**Page text:**

Category 3- A US person who (a) has acquired a cumulative ten percent or greater ownership in the outstanding stock of the foreign corporation, (b) since the last filing of Form 5471 has acquired an additional ten percent or greater ownership in such stock, (c) owns ten percent or greater of the value of the outstanding stock of the foreign corporation when it is reorganized, or (d) disposes of sufficient stock in the foreign corporation to reduce the value of his ownership of stock in that corporation to less than ten percent, or who becomes a US person while owning ten percent, or who becomes a US person while owning ten percent or greater in value of the outstanding stock of the foreign corporation.

Category 4- a US person who had “control” of a foreign corporation for an uninterrupted period of at least 30 days during the foreign corporation’s annual accounting period. Control means more than 50 percent of the voting power or value of the CFC applying the Section 958 attribution rules.

Category 5- A US person who is a ten percent or greater shareholder in a corporation that was a CFC for an uninterrupted period of thirty days during its annual accounting period and who owned stock in the CFC on its last day of its annual accounting period.

Category 1, Category 4, and Category 5 filers need to complete Schedule P.

Lines a and b

Schedule P begins by asking the preparer to complete lines a and b. Line a specifically asks the preparer to determine the category of income and enter the applicable corresponding code. In order to answer the question on Line a, the preparer must reference the instructions to IRS Form 1118. IRS Form 1118 states that there are six categories of foreign source income to be reported on Schedule J and assigns codes to each category of income. The preparer may select from the applicable categories of income and codes listed below:

Code Category of Income

951A Section 951A Category Income

FB Foreign Branch Category Income

PAS Passive Category Income

901j Section 901(j) Income

RBT Income Re-Sourced by Treaty

GEN General Category Income

Below is a definition of each category of foreign source income:

Section 951A Category Income

Section 951A (GILTI inclusions) category income is any amount includible in gross income under Section 951A (other than passive category income).

Foreign Branch Category Income

Foreign branch income is defined under Internal Revenue Code Section 904(d)(2)(j)(i) as the business profits of a U.S. person which are attributable to one or more Qualified Business Units (“QBUs”).

Passive Category Income

Passive income is generally the following:

  1. Any income received or accrued that would be foreign personal holding company income if the corporation were a CFC. This includes any gain on the sale or exchange of stock that is more than the amount treated as a dividend under Section 1248.

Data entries
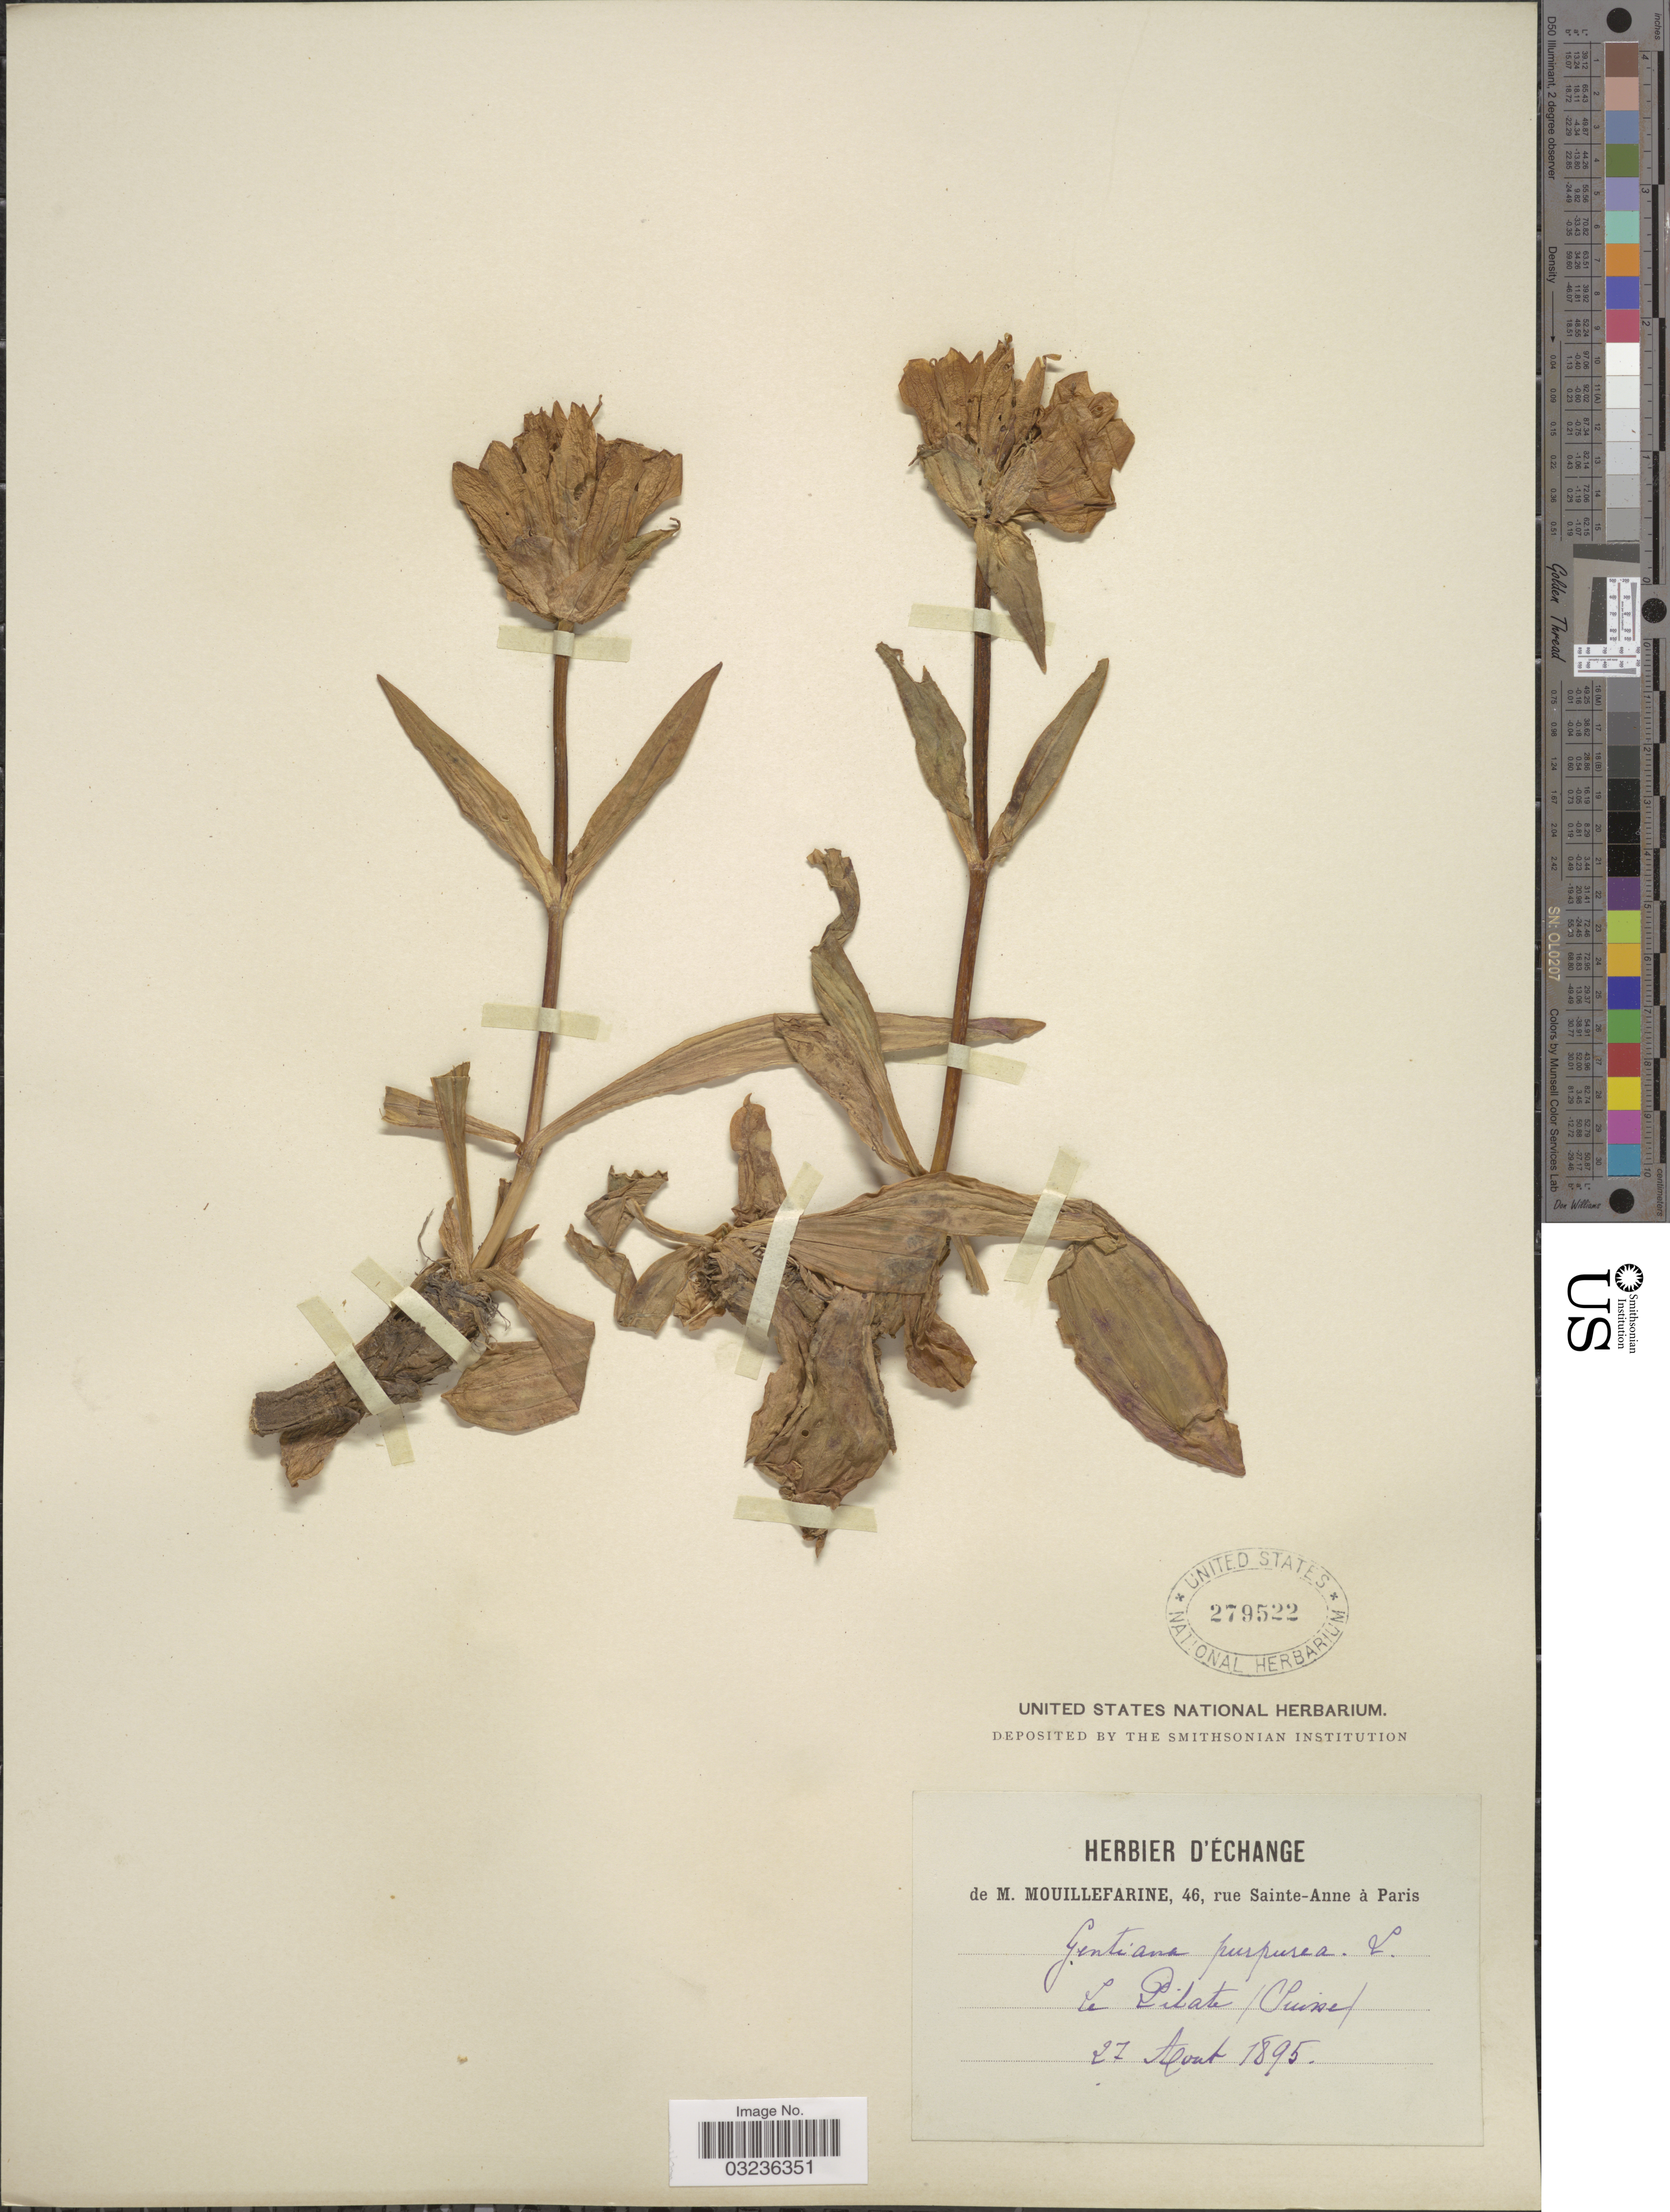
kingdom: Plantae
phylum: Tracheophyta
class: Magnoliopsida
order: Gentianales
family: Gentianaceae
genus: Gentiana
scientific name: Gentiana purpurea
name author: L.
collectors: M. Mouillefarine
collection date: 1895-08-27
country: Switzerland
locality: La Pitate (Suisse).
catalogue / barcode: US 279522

**To be done:**
1. Answer these questions from the Form 5471 guidance:
(a) For how long must a Category 4 filer have had control of the foreign corporation?
(b) Which filer categories must complete Schedule P?
(c) Which code is assigned to Passive Category Income?
2. Write the next part of the Form 5471 guidance, picking up after its final sentence.
The data entries have no connection to the Form 5471 guidance.

**Exercise results:**
1.
(a) For an uninterrupted period of at least 30 days during the foreign corporation's annual accounting period.
(b) Category 1, Category 4, and Category 5 filers.
(c) PAS.

2.
  2. Any amount includible in gross income under Section 1293 (which relates to certain passive foreign investment companies (“PFICs”).

Section 901(j) Income

Section 901(j) income is income earned from a sanctioned country.

Income Re-Sourced by Treaty

If a sourcing rule in an applicable income tax treaty treats any U.S. source income as foreign source, and the corporation elects to apply the treaty, the income will be treated as foreign source.

General Category Income

This category includes all income not described above.

Line b

Line b states that if Code 901j is entered on Line a, the country code for the sanctioned country using the two-letter codes (from the list at IRS.gov/countrycodes) must be entered.

Part 1 Previously Taxed E&P in Functional Currency

Part 1 of Schedule P requires the preparer to report the PTEP of the U.S. shareholder of a CFC in the CFC’s functional currency. Schedule P requires the preparer to disclose the earnings and profits of a foreign corporation attributed to foreign taxes to use the special ordering rules of Section 959 to determine the ordering and taxation of each PTEP. This all matters because of one significant purpose – the calculation of available foreign tax credits against U.S. income is determined by the Section 959 ordering and basketing rules. For example, any foreign taxes paid or accrued on GILTI income or allocated to a special GILTI basket cannot be used to offset income in another category of foreign source income.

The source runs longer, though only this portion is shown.